Summary
It was well known that Genetic Code (GC) is “Universal” means all organisms having similar kind of GC but recently scientists of Earlham Institute identified that a microscopic pond organism “Bizarre”. This newly identified protist rewrites how genes signal their end. This unexpected finding challenges established views of genetic translation and suggests that the mechanisms governing the genetic code may be more adaptable than previously believed.
While analyzing the genome of a tiny freshwater protist, Dr. Jamie McGowan and colleagues at the Earlham Institute (Norwich, England) were testing a new DNA sequencing approach. Their objective was to see whether accurate genome sequencing could be achieved using only minute amounts of DNA even from a single cell. Researchers discovered that Oligohymenophorea sp. PL0344, a newly identified freshwater protist, uses a highly unusual genetic code. The PLOS Genetics study revealed that two codons normally instructing the cell to stop protein production had instead been repurposed to specify different amino acids, creating a combination never before observed in nature.

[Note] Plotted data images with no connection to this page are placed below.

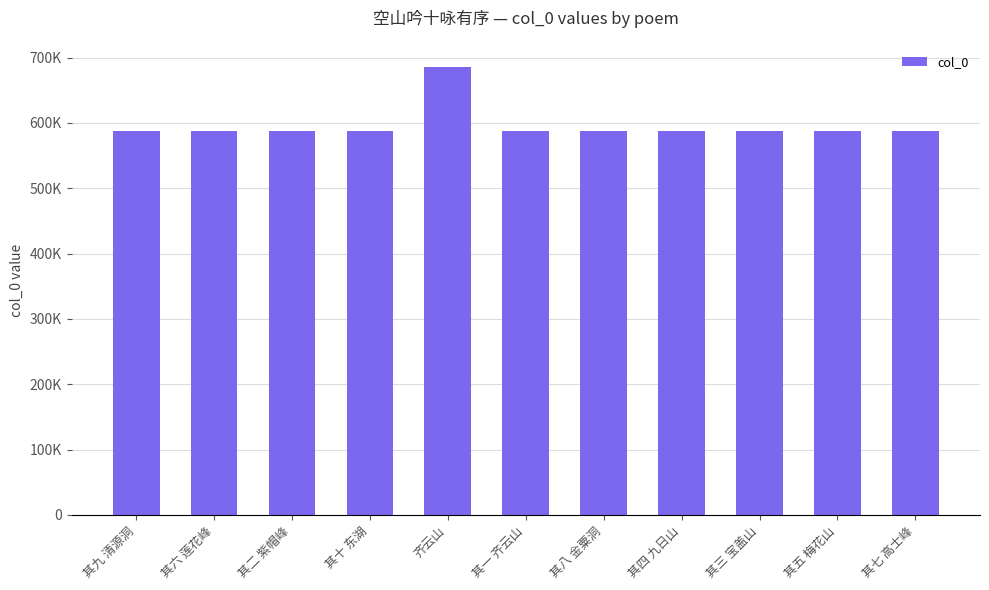

The value at 其八 金粟洞 is 587807. True or false?

True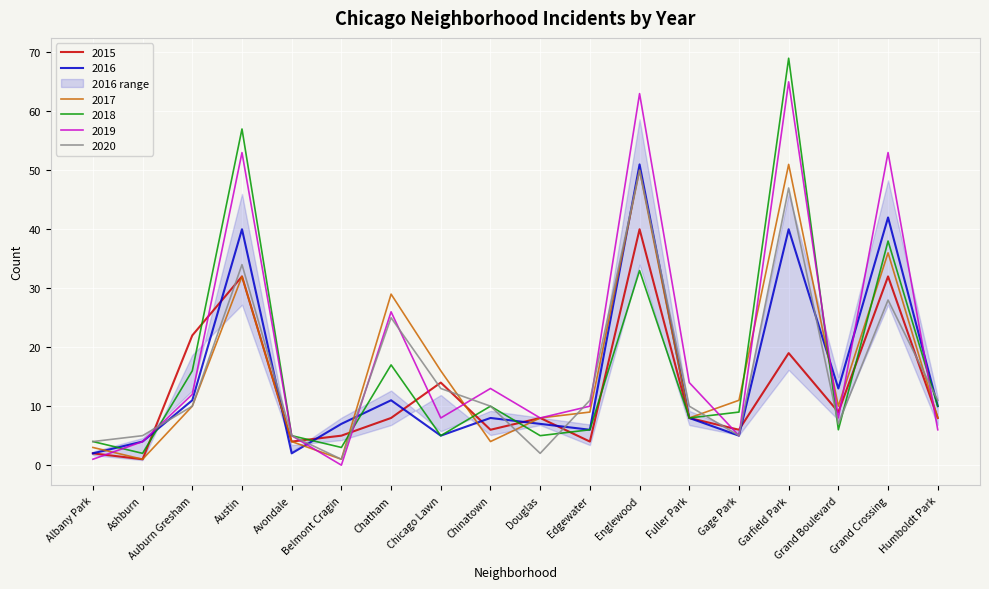

What position from the right is Austin?

15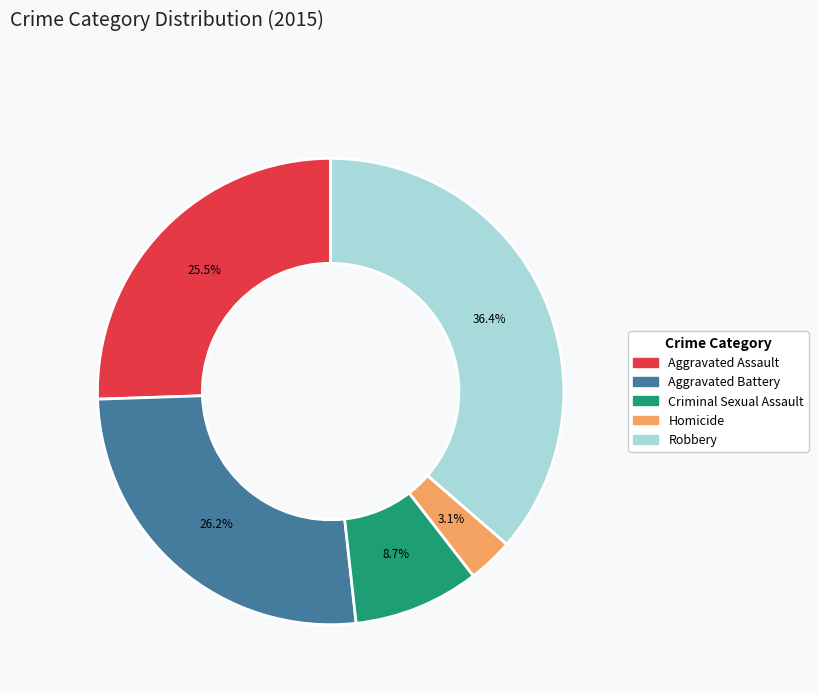

Count the number of slices in the pie.

5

The meaning of stop codons
This newly discovered organism follows a remarkably different set of genetic rules. In Oligohymenophorea sp. PL0344, only TGA retains its traditional role as a stop codon, signaling the end of protein synthesis. The other two stop codons have been reassigned new functions: TAA now encodes the amino acid lysine, while TAG specifies glutamic acid.
The researchers also observed an unusually high number of TGA codons throughout the genome. This increase may compensate for the loss of the other two stop signals, ensuring that proteins terminate correctly. Furthermore, the PLOS Genetics study found that the remaining stop codon, UGA (the RNA equivalent of TGA), is frequently located immediately downstream of coding regions. This strategic placement may act as a safeguard against harmful translational readthrough, a process in which the protein-making machinery fails to stop at the proper location and continues translating beyond the intended end of a gene.
Ciliates are genetic rule breaker
As a result, Oligohymenophorea sp. PL0344 has evolved a unique genetic code in which two traditional stop signals have been repurposed, while the remaining stop codon appears to have adopted an enhanced role in maintaining the accuracy of protein synthesis. In most organisms, protein synthesis begins at the ATG start codon and ends when the cellular machinery encounters one of three stop codons: TAA, TAG, or TGA. In this newly discovered ciliate, however, that familiar system has been altered, with only one stop codon retaining its original function. The discovery highlights the remarkable adaptability of the genetic code and suggests that even fundamental biological processes can evolve in unexpected ways.
The researchers strengthened their case by examining both the genome and the transcriptome of the organism. They discovered specialized suppressor tRNAs that recognize the reassigned codons, indicating that the cell’s translation machinery actively reads them as amino acids rather than stop signals. According to the study, UAA now specifies lysine, whereas UAG specifies glutamic acid. But, some uncultivated ciliates from the TARA Oceans dataset appear to use UAG to encode leucine, while Hartmannula sinica and Trochilia petrani were found to use UAG to encode glutamine.
Taken together, these discoveries challenge the long-held belief that the genetic code is essentially fixed and universal. For most organisms, the rules of translation remain remarkably stable. Yet among overlooked microbial life, particularly ciliates, evolution has repeatedly rewritten parts of the genetic instruction manual. What once seemed like one of biology’s most rigid systems is increasingly revealing itself to be surprisingly adaptable.